» **Text section**:

ParserHooks declarative OOP API for MediaWiki released

Yes, there now is a nice OOP API that allows you to create MediaWiki parser hooks in declarative fashion!

A few years back, I was sitting in c-base after the 27th Chaos Communication Congress had ended. I decided to quickly hack up a decent SubPageList extension for MediaWiki on top of a declarative parameter processing library I had created not much earlier, then titled Validator.

Earlier this year I decided to try out some dependency management approaches (buzzword: dependency injection) in this SubPageList extension. Since there was a lot of resistance from various sources to doing this, I had refrained from fully embracing this approach. Here I could go all the way, and see if it worked out nicely, or if it would, like critics predicted, make everything so complicated that it’d no longer be understandable. I was also determined to get rid of Single Responsibility Principle violations and to abstract away from MediaWiki interfaces to avoid tight coupling, especially from certain poorly designed classes. This also helped to decrease the chance of compatibility breaks.

In the process of refactoring this extension, I ran into usage of the ParserHook class provided by Validator (or rather ParamProcessor, as it is currently called). The idea behind this class was to have a derivative per parser hook that would define the parameters in a declarative fashion and process them using the ParamProcessor functionality before handling them to the actual parser hook handling code. While the idea is great in itself, the implementation of the ParserHook class is very poor. It violates at least half a dozen or so important design principles. Luckily I’m the author of this code, so I have the option to redesign it from ground up and then ditch the evil old version.

I’ve also been working on refactoring the ParamProcessor library and had already identified the ParserHook class both as badly designed and misplaced in the ParamProcessor library. I had thus detracted it already. Hence it was pretty clear that for a fresh implementation, the creation of a new component was in order. This is how the ParserHooks library was born.

Library structure and usage

The declarative OOP interface provided by this library allows you to define the signatures of your parser hooks and the handlers for them separately. The library makes use of the parameters specified in this definition to do parameter processing via the ParamProcessor library. This means that the handler you write for your parser function will not need to care about what the name of the parser function is, or how the parameters for it should be processed. It has a “sizes” parameter that takes an array of positive integers? Your handler will always get an actual PHP array of integer without needing to do any parsing, validation, defaulting, etc.

» **Data extract**:
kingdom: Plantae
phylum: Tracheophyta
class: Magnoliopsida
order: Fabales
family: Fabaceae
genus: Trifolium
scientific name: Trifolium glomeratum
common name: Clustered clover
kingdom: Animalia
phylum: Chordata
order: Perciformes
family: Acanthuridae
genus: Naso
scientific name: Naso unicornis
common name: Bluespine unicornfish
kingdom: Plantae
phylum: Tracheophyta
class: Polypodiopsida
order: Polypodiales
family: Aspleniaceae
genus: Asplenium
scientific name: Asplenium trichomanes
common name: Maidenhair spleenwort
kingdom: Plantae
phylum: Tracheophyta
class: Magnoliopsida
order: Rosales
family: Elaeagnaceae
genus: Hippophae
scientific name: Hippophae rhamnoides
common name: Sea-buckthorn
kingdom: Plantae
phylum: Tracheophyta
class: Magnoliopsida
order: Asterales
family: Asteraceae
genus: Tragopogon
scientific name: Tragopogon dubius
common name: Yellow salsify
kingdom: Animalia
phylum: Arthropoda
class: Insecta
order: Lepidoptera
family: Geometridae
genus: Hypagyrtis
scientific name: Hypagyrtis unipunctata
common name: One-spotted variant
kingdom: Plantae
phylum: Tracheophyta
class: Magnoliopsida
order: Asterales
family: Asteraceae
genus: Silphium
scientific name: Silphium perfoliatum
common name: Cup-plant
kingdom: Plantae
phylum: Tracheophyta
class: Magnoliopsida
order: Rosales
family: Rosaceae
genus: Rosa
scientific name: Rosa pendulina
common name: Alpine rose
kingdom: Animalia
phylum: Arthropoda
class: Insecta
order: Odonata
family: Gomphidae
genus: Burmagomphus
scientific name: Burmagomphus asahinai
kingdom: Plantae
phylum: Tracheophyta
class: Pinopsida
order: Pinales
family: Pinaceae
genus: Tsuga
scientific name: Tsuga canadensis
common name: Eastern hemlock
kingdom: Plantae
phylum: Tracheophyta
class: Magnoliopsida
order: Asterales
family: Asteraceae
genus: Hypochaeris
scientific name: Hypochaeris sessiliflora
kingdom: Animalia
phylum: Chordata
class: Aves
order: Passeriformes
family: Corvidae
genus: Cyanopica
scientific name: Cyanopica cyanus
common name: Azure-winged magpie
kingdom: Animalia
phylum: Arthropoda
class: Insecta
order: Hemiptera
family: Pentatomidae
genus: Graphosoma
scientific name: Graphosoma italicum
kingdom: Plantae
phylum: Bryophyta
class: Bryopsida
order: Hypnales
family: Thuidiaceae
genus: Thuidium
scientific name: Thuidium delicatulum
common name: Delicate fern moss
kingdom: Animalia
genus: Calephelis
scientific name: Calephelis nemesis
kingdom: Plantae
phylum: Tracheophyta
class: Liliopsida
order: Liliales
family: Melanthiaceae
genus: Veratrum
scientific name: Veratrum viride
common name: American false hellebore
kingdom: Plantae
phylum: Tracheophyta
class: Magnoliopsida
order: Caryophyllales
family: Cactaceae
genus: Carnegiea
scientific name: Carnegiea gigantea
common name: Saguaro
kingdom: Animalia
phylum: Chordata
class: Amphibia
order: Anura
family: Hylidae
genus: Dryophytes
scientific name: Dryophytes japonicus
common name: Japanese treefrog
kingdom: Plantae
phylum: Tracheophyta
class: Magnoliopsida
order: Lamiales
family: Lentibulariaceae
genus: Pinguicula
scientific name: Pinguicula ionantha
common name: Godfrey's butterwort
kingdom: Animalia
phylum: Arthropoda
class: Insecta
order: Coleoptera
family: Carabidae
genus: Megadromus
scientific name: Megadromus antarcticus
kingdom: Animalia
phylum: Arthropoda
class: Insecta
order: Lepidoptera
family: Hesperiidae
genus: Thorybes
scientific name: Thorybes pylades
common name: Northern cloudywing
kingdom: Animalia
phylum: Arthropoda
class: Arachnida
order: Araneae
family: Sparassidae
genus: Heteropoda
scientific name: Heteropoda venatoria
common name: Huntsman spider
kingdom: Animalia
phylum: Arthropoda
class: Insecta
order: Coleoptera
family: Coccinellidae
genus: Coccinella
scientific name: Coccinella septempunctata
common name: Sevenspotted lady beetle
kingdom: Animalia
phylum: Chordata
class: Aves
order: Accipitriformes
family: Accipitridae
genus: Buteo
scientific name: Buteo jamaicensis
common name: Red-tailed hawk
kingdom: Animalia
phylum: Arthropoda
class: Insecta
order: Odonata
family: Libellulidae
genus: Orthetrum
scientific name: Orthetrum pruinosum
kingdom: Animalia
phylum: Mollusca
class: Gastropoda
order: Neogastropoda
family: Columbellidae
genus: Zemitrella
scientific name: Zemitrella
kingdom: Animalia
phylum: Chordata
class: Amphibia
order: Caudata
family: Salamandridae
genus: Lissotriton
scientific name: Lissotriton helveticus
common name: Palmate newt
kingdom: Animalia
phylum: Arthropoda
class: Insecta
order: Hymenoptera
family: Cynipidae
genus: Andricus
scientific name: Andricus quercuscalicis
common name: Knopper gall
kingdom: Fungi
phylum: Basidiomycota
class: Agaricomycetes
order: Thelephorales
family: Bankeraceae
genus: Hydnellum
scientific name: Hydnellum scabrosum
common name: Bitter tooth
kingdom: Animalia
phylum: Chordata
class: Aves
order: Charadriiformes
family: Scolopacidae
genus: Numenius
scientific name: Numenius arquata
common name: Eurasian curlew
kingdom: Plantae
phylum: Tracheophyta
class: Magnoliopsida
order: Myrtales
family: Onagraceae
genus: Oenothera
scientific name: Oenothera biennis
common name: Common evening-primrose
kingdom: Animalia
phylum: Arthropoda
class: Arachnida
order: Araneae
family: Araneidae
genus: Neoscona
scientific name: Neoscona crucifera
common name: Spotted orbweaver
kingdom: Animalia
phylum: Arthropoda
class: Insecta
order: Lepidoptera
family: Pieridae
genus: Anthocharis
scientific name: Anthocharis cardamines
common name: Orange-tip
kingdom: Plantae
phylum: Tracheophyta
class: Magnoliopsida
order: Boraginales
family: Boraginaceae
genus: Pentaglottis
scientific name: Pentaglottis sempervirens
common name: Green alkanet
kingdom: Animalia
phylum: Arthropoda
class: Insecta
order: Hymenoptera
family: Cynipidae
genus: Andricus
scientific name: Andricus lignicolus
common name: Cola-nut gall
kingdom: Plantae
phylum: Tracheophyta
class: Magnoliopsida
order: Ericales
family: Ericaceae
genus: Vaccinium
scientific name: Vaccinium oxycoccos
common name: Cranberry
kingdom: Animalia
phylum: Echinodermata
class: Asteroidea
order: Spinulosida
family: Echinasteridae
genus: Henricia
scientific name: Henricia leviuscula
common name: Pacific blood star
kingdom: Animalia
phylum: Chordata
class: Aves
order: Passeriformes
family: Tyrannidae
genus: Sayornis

» **Tasks**:
A – In the ParserHooks announcement, why did it make sense to create a new component for the fresh implementation?
B – Pick up the ParserHooks library announcement right after its last sentence and keep writing it.

» **Responses per task**:
A – The ParserHook class was badly designed and did not belong in the ParamProcessor library, and it had already been deprecated. So rather than keeping it there, the new implementation became its own library, ParserHooks.

B –
An instance of the HookDefinition class represents the signature of a parser hook. It defines the name of the parser hook and the parameters (including their types, default values, etc) it accepts. It does not define any behaviour, and is thus purely declarative. Instances of this class are used in handling of actual parser hooks, though can also be used in other contexts. For instance, you can feed these definitions to a tool that generates parser hook documentation based on them.

The parameter definitions are ParamProcessor\ParamDefinition objects. See the ParamProcessor documentation on how to specify these.


The actual behaviour for your parser hook is implemented in an implementation of HookHandler. These implementations have a handle method which gets a Parser and a ParamProcssor\ProcessingResult, which is supposed to return a string.

Knitting it all together

This library also provides two additional classes, FunctionRunner, and HookRegistrant. The former takes care of invoking the ParamProcessor library based on a HookDefinition. The later takes care of registering the parser hooks defined by your HookDefinition objects to a MediaWiki Parser object.

If you want to have the same hook, but with other default behaviour, you can avoid any kind of duplication by doing something as follows on top of the above code:

Current state

Today I released version 1.0 of this ParserHooks library. This version is feature complete and stable. I do not expect to make much changes to it in the near future. Or at any point for that matter – it is not that much code after all, and it’s now doing what it is supposed to do. Currently the only consumer of this library is the SubPageList extension (or rather the 1.0.x branch of SubPageList, the code is not on master just yet). My future related work will mainly be in the form of implementations of the HookHandler interface in other components and on ParamProcessor, which after all provides much of the functionality that makes up this library.

You can read the documentation on GitHub. And of course, you can install it with Composer.